1. Case report

A 2-year-old male child was brought to the clinic by the grandparents with complaints of progressive eruption of multiple nodules over the peri-anal area and buttocks over the last 4 months. He never suffered from any serious illness since birth, was on mixed feeding (breastfeed and cow’s milk feed) from the beginning, and routine immunization was incomplete. He did not receive any injection or blood transfusion and any history of sexual abuse was denied. On further interrogation the grandparents revealed that the child was delivered full term at home and cried immediately after birth. Birth weight was not recorded but he was average in size. The mother was a 22-year-old primigravida whose pre-pregnancy health status was apparently normal. Antenatal period was uneventful, she did not seek any antenatal care, and no investigation was done. She fell ill 6 months after the child’s birth and was diagnosed with pulmonary tuberculosis by a local medical practitioner. She received some treatment but did not respond to it and succumbed to death after 4 months. The father of the child also developed similar complaints and died 5 months after the mother. The grandparents did not disclose any other information and no documents were produced. The HIV-status of the parents was not known. They were residents of a far-off village and their socioeconomic status was poor.

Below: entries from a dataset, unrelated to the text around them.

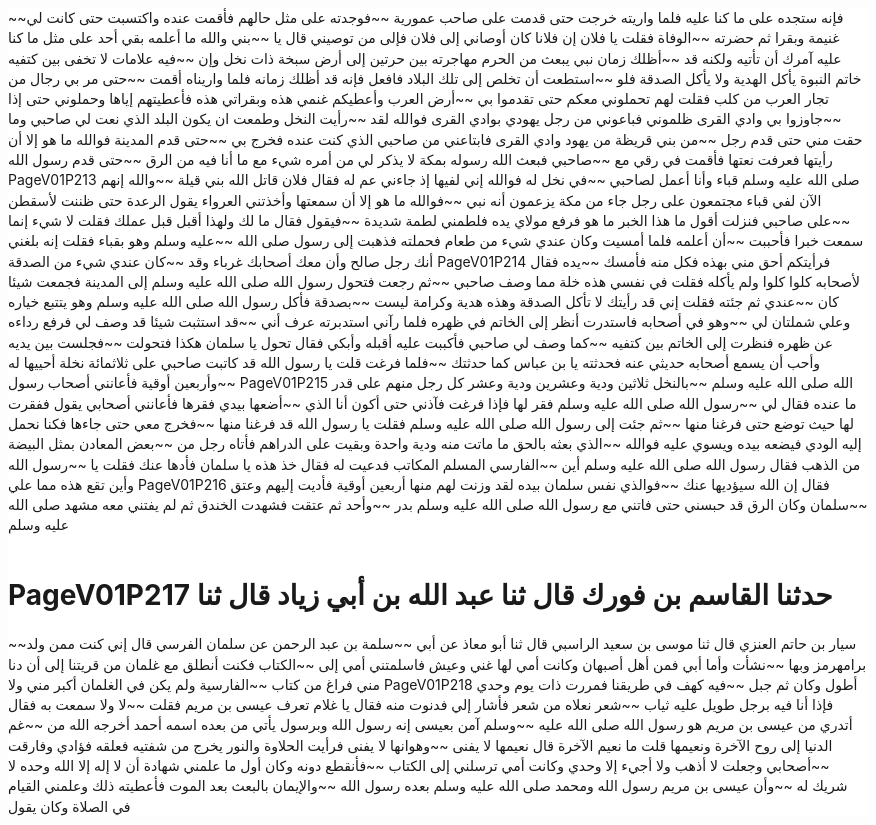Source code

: ~~فإنه ستجده على ما كنا عليه فلما واريته خرجت حتى قدمت على صاحب عمورية
~~فوجدته على مثل حالهم فأقمت عنده واكتسبت حتى كانت لي غنيمة وبقرا ثم حضرته
~~الوفاة فقلت يا فلان إن فلانا كان أوصاني إلى فلان فإلى من توصيني قال يا
~~بني والله ما أعلمه بقي أحد على مثل ما كنا عليه آمرك أن تأتيه ولكنه قد
~~أظلك زمان نبي يبعث من الحرم مهاجرته بين حرتين إلى أرض سبخة ذات نخل وإن
~~فيه علامات لا تخفى بين كتفيه خاتم النبوة يأكل الهدية ولا يأكل الصدقة فلو
~~استطعت أن تخلص إلى تلك البلاد فافعل فإنه قد أظلك زمانه فلما واريناه أقمت
~~حتى مر بي رجال من تجار العرب من كلب فقلت لهم تحملوني معكم حتى تقدموا بي
~~أرض العرب وأعطيكم غنمي هذه وبقراتي هذه فأعطيتهم إياها وحملوني حتى إذا
~~جاوزوا بي وادي القرى ظلموني فباعوني من رجل يهودي بوادي القرى فوالله لقد
~~رأيت النخل وطمعت ان يكون البلد الذي نعت لي صاحبي وما حقت مني حتى قدم رجل
~~من بني قريظة من يهود وادي القرى فابتاعني من صاحبي الذي كنت عنده فخرج بي
~~حتى قدم المدينة فوالله ما هو إلا أن رأيتها فعرفت نعتها فأقمت في رقي مع
~~صاحبي فبعث الله رسوله بمكة لا يذكر لي من أمره شيء مع ما أنا فيه من الرق
~~حتى قدم رسول الله PageV01P213 صلى الله عليه وسلم قباء وأنا أعمل لصاحبي
~~في نخل له فوالله إني لفيها إذ جاءني عم له فقال فلان قاتل الله بني قيلة
~~والله إنهم الآن لفي قباء مجتمعون على رجل جاء من مكة يزعمون أنه نبي
~~فوالله ما هو إلا أن سمعتها وأخذتني العرواء يقول الرعدة حتى ظننت لأسقطن
~~على صاحبي فنزلت أقول ما هذا الخبر ما هو فرفع مولاي يده فلطمني لطمة شديدة
~~فيقول فقال ما لك ولهذا أقبل قبل عملك فقلت لا شيء إنما سمعت خبرا فأحببت
~~أن أعلمه فلما أمسيت وكان عندي شيء من طعام فحملته فذهبت إلى رسول صلى الله
~~عليه وسلم وهو بقباء فقلت إنه بلغني أنك رجل صالح وأن معك أصحابك غرباء وقد
~~كان عندي شيء من الصدقة PageV01P214 فرأيتكم أحق مني بهذه فكل منه فأمسك
~~يده فقال لأصحابه كلوا كلوا ولم يأكله فقلت في نفسي هذه خلة مما وصف صاحبي
~~ثم رجعت فتحول رسول الله صلى الله عليه وسلم إلى المدينة فجمعت شيئا كان
~~عندي ثم جئته فقلت إني قد رأيتك لا تأكل الصدقة وهذه هدية وكرامة ليست
~~بصدقة فأكل رسول الله صلى الله عليه وسلم وهو يتتبع خياره وعلي شملتان لي
~~وهو في أصحابه فاستدرت أنظر إلى الخاتم في ظهره فلما رآني استدبرته عرف أني
~~قد استثبت شيئا قد وصف لي فرفع رداءه عن ظهره فنظرت إلى الخاتم بين كتفيه
~~كما وصف لي صاحبي فأكببت عليه أقبله وأبكي فقال تحول يا سلمان هكذا فتحولت
~~فجلست بين يديه وأحب أن يسمع أصحابه حديثي عنه فحدثته يا بن عباس كما حدثتك
~~فلما فرغت قلت يا رسول الله قد كاتبت صاحبي على ثلاثمائة نخلة أحييها له
~~وأربعين أوقية فأعانني أصحاب رسول PageV01P215 الله صلى الله عليه وسلم
~~بالنخل ثلاثين ودية وعشرين ودية وعشر كل رجل منهم على قدر ما عنده فقال لي
~~رسول الله صلى الله عليه وسلم فقر لها فإذا فرغت فآذني حتى أكون أنا الذي
~~أضعها بيدي فقرها فأعانني أصحابي يقول ففقرت لها حيث توضع حتى فرغنا منها
~~ثم جئت إلى رسول الله صلى الله عليه وسلم فقلت يا رسول الله قد فرغنا منها
~~فخرج معي حتى جاءها فكنا نحمل إليه الودي فيضعه بيده ويسوي عليه فوالله
~~الذي بعثه بالحق ما ماتت منه ودية واحدة وبقيت على الدراهم فأتاه رجل من
~~بعض المعادن بمثل البيضة من الذهب فقال رسول الله صلى الله عليه وسلم أين
~~الفارسي المسلم المكاتب فدعيت له فقال خذ هذه يا سلمان فأدها عنك فقلت يا
~~رسول الله وأين تقع هذه مما علي PageV01P216 فقال إن الله سيؤديها عنك
~~فوالذي نفس سلمان بيده لقد وزنت لهم منها أربعين أوقية فأديت إليهم وعتق
~~سلمان وكان الرق قد حبسني حتى فاتني مع رسول الله صلى الله عليه وسلم بدر
~~وأحد ثم عتقت فشهدت الخندق ثم لم يفتني معه مشهد صلى الله عليه وسلم
# PageV01P217 حدثنا القاسم بن فورك قال ثنا عبد الله بن أبي زياد قال ثنا
~~سيار بن حاتم العنزي قال ثنا موسى بن سعيد الراسبي قال ثنا أبو معاذ عن أبي
~~سلمة بن عبد الرحمن عن سلمان الفرسي قال إني كنت ممن ولد برامهرمز وبها
~~نشأت وأما أبي فمن أهل أصبهان وكانت أمي لها غني وعيش فاسلمتني أمي إلى
~~الكتاب فكنت أنطلق مع غلمان من قريتنا إلى أن دنا مني فراغ من كتاب
~~الفارسية ولم يكن في الغلمان أكبر مني ولا PageV01P218 أطول وكان ثم جبل
~~فيه كهف في طريقنا فمررت ذات يوم وحدي فإذا أنا فيه برجل طويل عليه ثياب
~~شعر نعلاه من شعر فأشار إلي فدنوت منه فقال يا غلام تعرف عيسى بن مريم فقلت
~~لا ولا سمعت به فقال أتدري من عيسى بن مريم هو رسول الله صلى الله عليه
~~وسلم آمن بعيسى إنه رسول الله وبرسول يأتي من بعده اسمه أحمد أخرجه الله من
~~غم الدنيا إلى روح الآخرة ونعيمها قلت ما نعيم الآخرة قال نعيمها لا يفنى
~~وهوانها لا يفنى فرأيت الحلاوة والنور يخرج من شفتيه فعلقه فؤادي وفارقت
~~أصحابي وجعلت لا أذهب ولا أجيء إلا وحدي وكانت أمي ترسلني إلى الكتاب
~~فأنقطع دونه وكان أول ما علمني شهادة أن لا إله إلا الله وحده لا شريك له
~~وأن عيسى بن مريم رسول الله ومحمد صلى الله عليه وسلم بعده رسول الله
~~والإيمان بالبعث بعد الموت فأعطيته ذلك وعلمني القيام في الصلاة وكان يقول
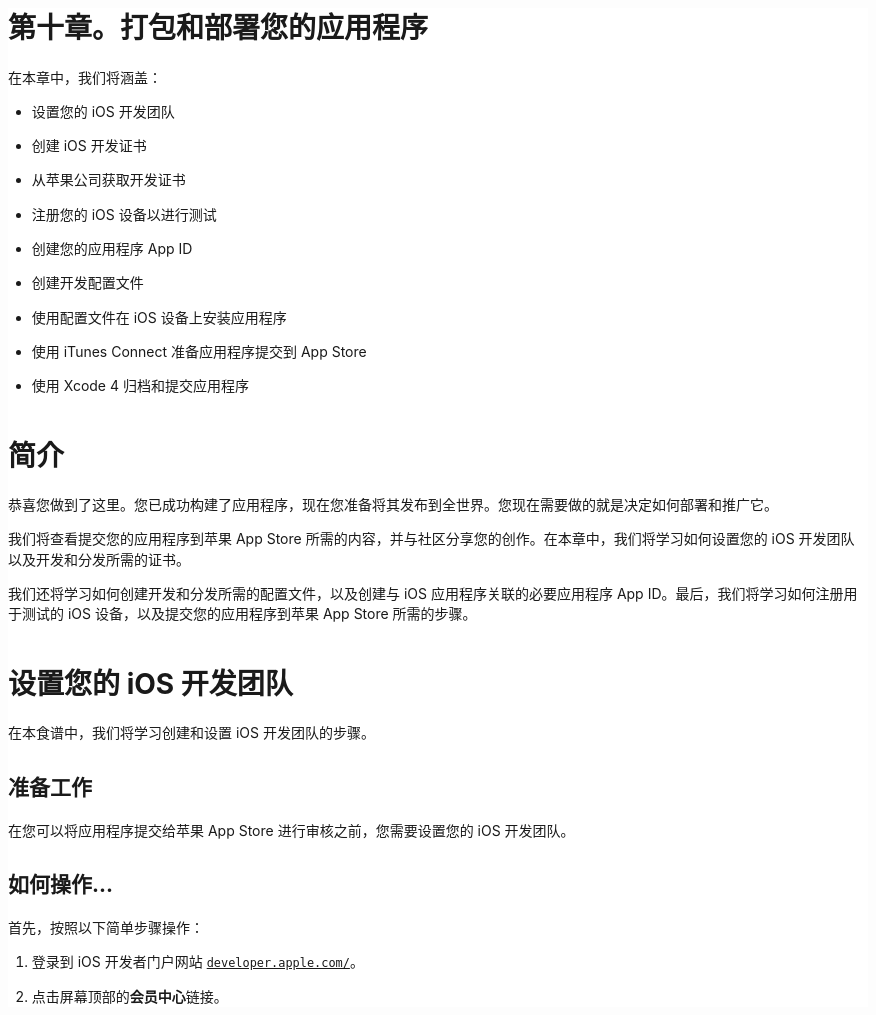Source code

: # 第十章。打包和部署您的应用程序

在本章中，我们将涵盖：

+   设置您的 iOS 开发团队

+   创建 iOS 开发证书

+   从苹果公司获取开发证书

+   注册您的 iOS 设备以进行测试

+   创建您的应用程序 App ID

+   创建开发配置文件

+   使用配置文件在 iOS 设备上安装应用程序

+   使用 iTunes Connect 准备应用程序提交到 App Store

+   使用 Xcode 4 归档和提交应用程序

# 简介

恭喜您做到了这里。您已成功构建了应用程序，现在您准备将其发布到全世界。您现在需要做的就是决定如何部署和推广它。

我们将查看提交您的应用程序到苹果 App Store 所需的内容，并与社区分享您的创作。在本章中，我们将学习如何设置您的 iOS 开发团队以及开发和分发所需的证书。 

我们还将学习如何创建开发和分发所需的配置文件，以及创建与 iOS 应用程序关联的必要应用程序 App ID。最后，我们将学习如何注册用于测试的 iOS 设备，以及提交您的应用程序到苹果 App Store 所需的步骤。

# 设置您的 iOS 开发团队

在本食谱中，我们将学习创建和设置 iOS 开发团队的步骤。

## 准备工作

在您可以将应用程序提交给苹果 App Store 进行审核之前，您需要设置您的 iOS 开发团队。

## 如何操作...

首先，按照以下简单步骤操作：

1.  登录到 iOS 开发者门户网站 [`developer.apple.com/`](http://developer.apple.com/)。

1.  点击屏幕顶部的**会员中心**链接。
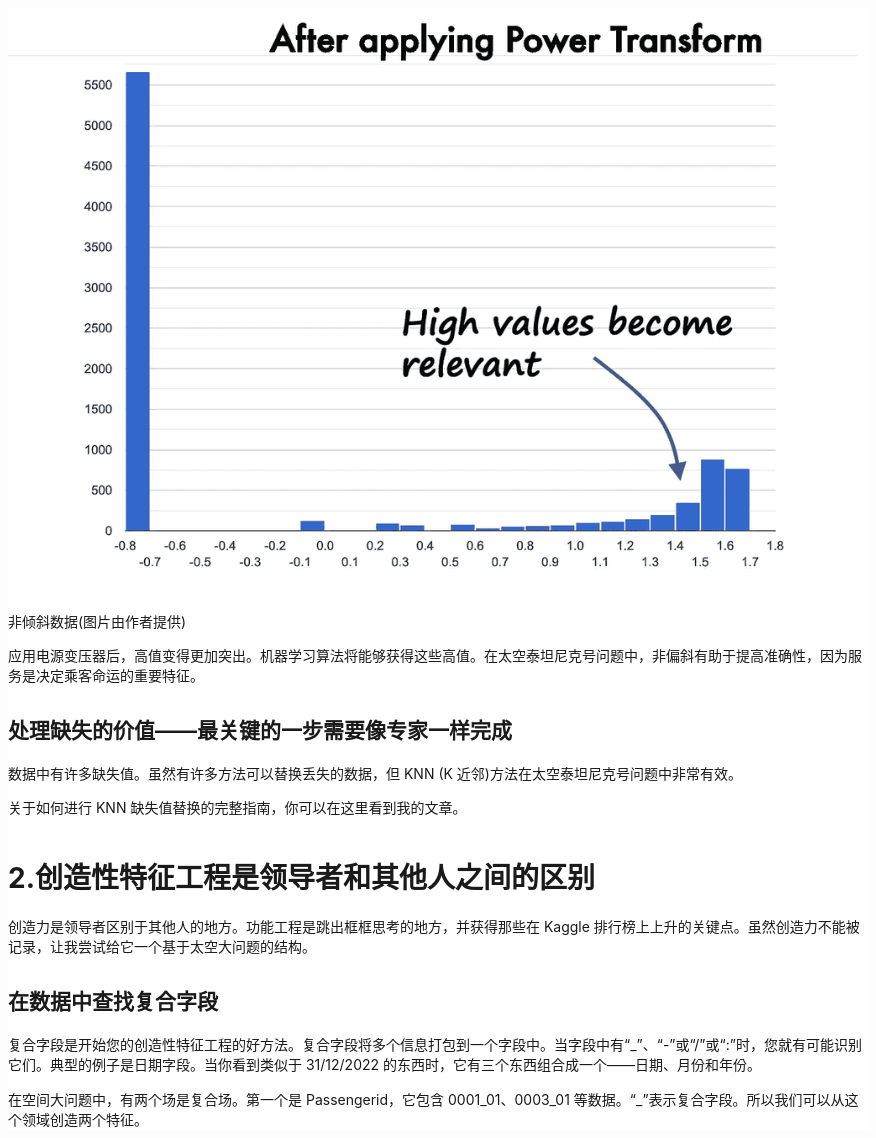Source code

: ![](img/f381db3889011a492d0f8b5a29a8e82d.png)

非倾斜数据(图片由作者提供)

应用电源变压器后，高值变得更加突出。机器学习算法将能够获得这些高值。在太空泰坦尼克号问题中，非偏斜有助于提高准确性，因为服务是决定乘客命运的重要特征。

## 处理缺失的价值——最关键的一步需要像专家一样完成

数据中有许多缺失值。虽然有许多方法可以替换丢失的数据，但 KNN (K 近邻)方法在太空泰坦尼克号问题中非常有效。

关于如何进行 KNN 缺失值替换的完整指南，你可以在这里看到我的文章。

# 2.创造性特征工程是领导者和其他人之间的区别

创造力是领导者区别于其他人的地方。功能工程是跳出框框思考的地方，并获得那些在 Kaggle 排行榜上上升的关键点。虽然创造力不能被记录，让我尝试给它一个基于太空大问题的结构。

## 在数据中查找复合字段

复合字段是开始您的创造性特征工程的好方法。复合字段将多个信息打包到一个字段中。当字段中有“_”、“-”或“/”或“:”时，您就有可能识别它们。典型的例子是日期字段。当你看到类似于 31/12/2022 的东西时，它有三个东西组合成一个——日期、月份和年份。

在空间大问题中，有两个场是复合场。第一个是 Passengerid，它包含 0001_01、0003_01 等数据。“_”表示复合字段。所以我们可以从这个领域创造两个特征。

On examination, the child was of average build, weighing 9.2 kg (77% of the expected weight, Grade I malnutrition as per the Indian Academy of Pediatrics classification), measuring 85.4 cm in height and his head circumference was 48.7 cm (both normal for his age). Development was appropriate for his age. A general survey and systemic examination did not reveal any abnormality except pallor. Local examination revealed 14 painless, discrete, smooth-surfaced, pearly-whitish nodules of varying size (0.5 × 0.5 cm to 1.8 × 2 cm) over the buttocks. Some had central umbilications (Fig. 1). The rest of the body was normal. There was no evidence of atopic dermatitis. A clinical diagnosis of MC was made. The history of death of both the parents led to the possibility of HIV infection in the child. Investigations revealed moderate anemia (hemoglobin 8.2 g/dL). ELISA for HIV-1 was positive with a high viral load (200,000 copies/mL), and a low CD4-cell count (120/μL). Finally, a diagnosis of pediatric HIV disease with severe immunosuppression was made. Histopathology of the biggest lesion showed epithelial hyperplasia and intracytoplasmic inclusion bodies suggestive of MC. He was referred to the antiretroviral-therapy clinic for further management.

Figure 1

Clinical photograph of the child showing molluscum contagiosum of various sizes over the buttocks.

2. Discussion

The appearance of MC lesions in adult men requires an evaluation of the immunocompromised state, but in children MC is rarely associated with immunodeficiency and usually no further evaluation is needed [3]. In this case report, the importance of clinical suspicion, even in the absence of a definite history, is highlighted. The child was apparently asymptomatic without any systemic illness. The death of the parents was a clue to the diagnosis. Probably, the infection was acquired through the vertical route from the mother. The awareness of this condition as being the first sign of HIV infection should prompt the diagnostic investigation, especially in the countries with limited access to healthcare facilities.

In HIV-positive patients, MC tends to occur during the advanced phase of the disease and signifies advancing immunosuppression [3]. Moreover, in HIV patients, lesions can be large, and mimic cutaneous tumors [4]. Genital lesions are especially common in sexually active individuals. In this case, no history of sexual abuse could be elicited. Living in close proximity, skin-to-skin contact, sharing of fomites, and residing in tropical climates increases the spread of infection [5]. Diagnosis is made on the distinctive clinical appearance, but can be confirmed by skin biopsy and uncommonly by stained smears of expressed cores. Warts, varicella, intradermal nevi, lichen planus, and basal cell carcinomas are included in the differential diagnosis [2].

Even in immunocompetent individual’s treatment of MC is recommended because of the high rate of associated symptoms, risk for transmissibility, and cosmetic or social concerns. Major therapeutic modalities employed for MC are physical destruction, immunomodulation, and antiviral agents. Combinations of these therapies may be employed [6]. Lesions can be destroyed by the application of cantharidin, cryotherapy and curettage, topical tretinoin and topical imiquimod 5% cream. Topical imiquimod 5% cream applied 3 times a week is the preferred therapy for MC lesions localized to the anogenital area [7]. MC is difficult to treat in patients with HIV. Optimizing antiretroviral therapy and using lesion-destroying therapies are usually helpful.